Understandably, most media outlets are discussing how this so-called “scandal” is affecting the Obama administration. However, there is a bigger picture worth examining.
I believe in freedom of the press, but I also believe that with that freedom comes grave responsibility and accountability. National security is a tricky business that – when shared too liberally – has the potential to put lives at risk.
Do we have the right to know what our government is doing? YES. However, if my knowing something puts someone else’s life in danger, do I really want to know? It’s an inescapably tough question because that consequence should be too great.
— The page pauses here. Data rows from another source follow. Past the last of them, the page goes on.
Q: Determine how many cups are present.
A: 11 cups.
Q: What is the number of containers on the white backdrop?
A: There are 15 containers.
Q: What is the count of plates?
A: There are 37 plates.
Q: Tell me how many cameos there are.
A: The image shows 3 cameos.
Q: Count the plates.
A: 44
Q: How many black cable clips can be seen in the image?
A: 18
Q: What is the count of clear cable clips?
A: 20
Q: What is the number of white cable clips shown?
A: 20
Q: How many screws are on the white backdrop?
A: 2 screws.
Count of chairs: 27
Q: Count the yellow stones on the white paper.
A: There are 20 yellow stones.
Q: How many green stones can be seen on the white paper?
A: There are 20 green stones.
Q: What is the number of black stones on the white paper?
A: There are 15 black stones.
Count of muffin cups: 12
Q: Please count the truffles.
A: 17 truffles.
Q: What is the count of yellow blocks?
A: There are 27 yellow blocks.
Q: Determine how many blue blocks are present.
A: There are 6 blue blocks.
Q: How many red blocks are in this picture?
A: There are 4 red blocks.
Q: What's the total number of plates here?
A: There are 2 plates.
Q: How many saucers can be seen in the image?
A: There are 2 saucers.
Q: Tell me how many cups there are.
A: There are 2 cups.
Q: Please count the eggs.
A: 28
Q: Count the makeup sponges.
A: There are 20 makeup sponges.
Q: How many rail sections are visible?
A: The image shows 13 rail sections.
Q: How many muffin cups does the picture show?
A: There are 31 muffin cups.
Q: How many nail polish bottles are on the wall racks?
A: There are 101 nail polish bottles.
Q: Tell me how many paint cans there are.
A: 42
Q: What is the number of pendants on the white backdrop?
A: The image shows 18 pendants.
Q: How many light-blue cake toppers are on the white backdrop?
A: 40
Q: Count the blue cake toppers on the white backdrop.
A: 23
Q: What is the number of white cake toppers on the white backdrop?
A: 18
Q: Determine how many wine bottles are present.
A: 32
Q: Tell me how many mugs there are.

So how do we stay informed and protect the lives of those who are trying to protect us?
There is no clear-cut answer. It’s an ongoing balancing act between the needs of the government to protect us, the needs of the media to inform us, and our need to be informed and protected. Government will tend to be more cautious because protecting the nation is their responsibility and they will be blamed if something goes wrong. The media will tend to share stories openly because that is their job; keeping us informed.
This balancing act is fraught with problems for potential abuse, especially when personal gain becomes more important than moral sense. Both government and the media can fall victim to this problem: government – when trying to hide embarrassing stories; and media – when they are more concerned with “being first” to break a story and share it without having all of the facts.
Ultimately, we need a free press to help keep government accountable. But even so, with political bias in the media you can’t take anything at face-value. A pet peeve of mine is reading news articles where almost every quote is from an anonymous source “not authorized to speak on behalf of the government.” That is not responsible journalism…anybody can make anything up. If I don’t know who said it, it’s not credible or confirmed. Leaks are a form of manipulation; so please, don’t insult my intelligence.
In this particular case it’s easy to vilify the government and accuse them of going too far, but we need to remember that both sides must be held to account.
Did the DOJ over-reach its authority during its leak investigation and infringe upon the first amendment rights of the press? And, did the press put lives in danger by publishing their story? Short answer: it’s complicated. But both of these questions need to be answered.
We as the public also have a responsibility. We can’t ask the first question and simply ignore the second. That would be irresponsible.